While I was away I noticed on, I think, Twitter, which I was scrolling through while waiting at a bus stop/train station/whatever, somebody getting into a froth over somebody deleting their tweets upon
mature reflection, and how this was The Death of History.
To which my own reactions were:
a) Archivists have been thinking about the problems posed by the fragility of the digital record for a good couple of decades plus, this is not something no-one has noticed before. (Wasn't the Library of Congress archiving Twitter, and presumably there are some measures against tampering, if so? - hah, I see that there have been problems of processing and it's not actually accessible, or wasn't as at last year.)
b) Quite apart from the dangers of fire, flood and insect or animal depredation to which records in the more traditional forms have been exposed, there has been a fair amount of deliberate curating of the record over the centuries, by deliberate destruction or just careful concealment (whether it's the Foreign Office secret archive or the concealment of Turner's erotic drawings under a misleading file title).
c) While you can delete or destroy a particular record, you cannot always get rid of the information that it did exist - presumably it was other people commenting on the now-deleted tweets or retweeting them that led to the decision to delete them, but that doesn't eradicate the fact of their existence.
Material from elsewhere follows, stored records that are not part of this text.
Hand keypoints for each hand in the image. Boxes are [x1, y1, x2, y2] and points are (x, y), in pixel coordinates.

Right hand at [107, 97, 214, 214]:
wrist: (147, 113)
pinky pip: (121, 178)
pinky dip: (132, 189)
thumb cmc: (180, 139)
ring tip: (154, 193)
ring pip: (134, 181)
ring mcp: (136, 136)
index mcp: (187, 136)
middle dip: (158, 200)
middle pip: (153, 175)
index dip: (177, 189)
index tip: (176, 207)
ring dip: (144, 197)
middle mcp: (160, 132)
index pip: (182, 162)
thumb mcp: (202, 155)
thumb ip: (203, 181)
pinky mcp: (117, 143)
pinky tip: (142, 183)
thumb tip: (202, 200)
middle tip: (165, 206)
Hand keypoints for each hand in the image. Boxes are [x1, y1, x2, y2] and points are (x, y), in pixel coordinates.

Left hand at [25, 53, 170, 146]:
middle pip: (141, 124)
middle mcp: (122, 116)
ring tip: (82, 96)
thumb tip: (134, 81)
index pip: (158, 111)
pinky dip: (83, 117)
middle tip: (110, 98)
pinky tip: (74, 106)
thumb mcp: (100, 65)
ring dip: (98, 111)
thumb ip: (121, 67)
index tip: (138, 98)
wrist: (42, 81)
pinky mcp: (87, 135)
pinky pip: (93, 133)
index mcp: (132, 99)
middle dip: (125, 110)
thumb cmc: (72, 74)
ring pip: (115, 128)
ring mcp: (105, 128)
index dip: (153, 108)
This may even draw attention to the deleted record: this is why when I was still being an archivist we used to persuade donors not to ask for closures apart from those mandated by Data Protection, because the idea that something is *CLOSED* causes some people's ears to prick up in a supposition that there will be *HIDDEN SECRETS* (this was very, very, seldom the case).
I might also invoke the case that came up in Prince of Tricksters, where Netley Lucas under one of his identities was communicating with different officials and departments, possibly, it is suggested, as a means to confuse his trail: but, due to the growth of bureaucracy, as well as the social networks they belonged to, could also communicate among one another to discover that this was all the same guy.
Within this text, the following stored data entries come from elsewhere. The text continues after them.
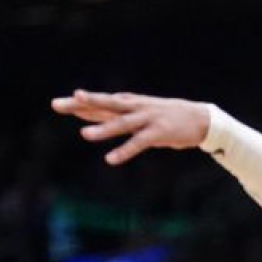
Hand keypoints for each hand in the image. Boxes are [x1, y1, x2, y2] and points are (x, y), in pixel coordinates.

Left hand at [51, 90, 210, 165]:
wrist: (203, 119)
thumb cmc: (168, 117)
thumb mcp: (140, 112)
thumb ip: (115, 114)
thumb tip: (86, 114)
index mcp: (131, 103)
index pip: (101, 102)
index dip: (80, 103)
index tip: (58, 103)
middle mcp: (137, 108)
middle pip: (107, 104)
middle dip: (85, 104)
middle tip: (64, 104)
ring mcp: (149, 119)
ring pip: (122, 123)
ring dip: (104, 129)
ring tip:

There is also the phenomenon that I have mentioned to researchers, that yes [organisations of a certain ideological bent] have been very coy about placing their archives anywhere where people might do research in them; BUT the organisations and people they were against kept tabs on their activities, collected their literature, etc.
Also that if person/organisation's own papers do not survive, you can find out a good deal from the surviving records of those they interacted with.